WHAT TO DO: Tally the lines in the items below that contain the string "open", counting only case-exact matches. How many are there? Reply with the number alone.

········

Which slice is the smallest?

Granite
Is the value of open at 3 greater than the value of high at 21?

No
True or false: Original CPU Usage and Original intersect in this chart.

········

RESPONSE TO THE EXERCISE: 1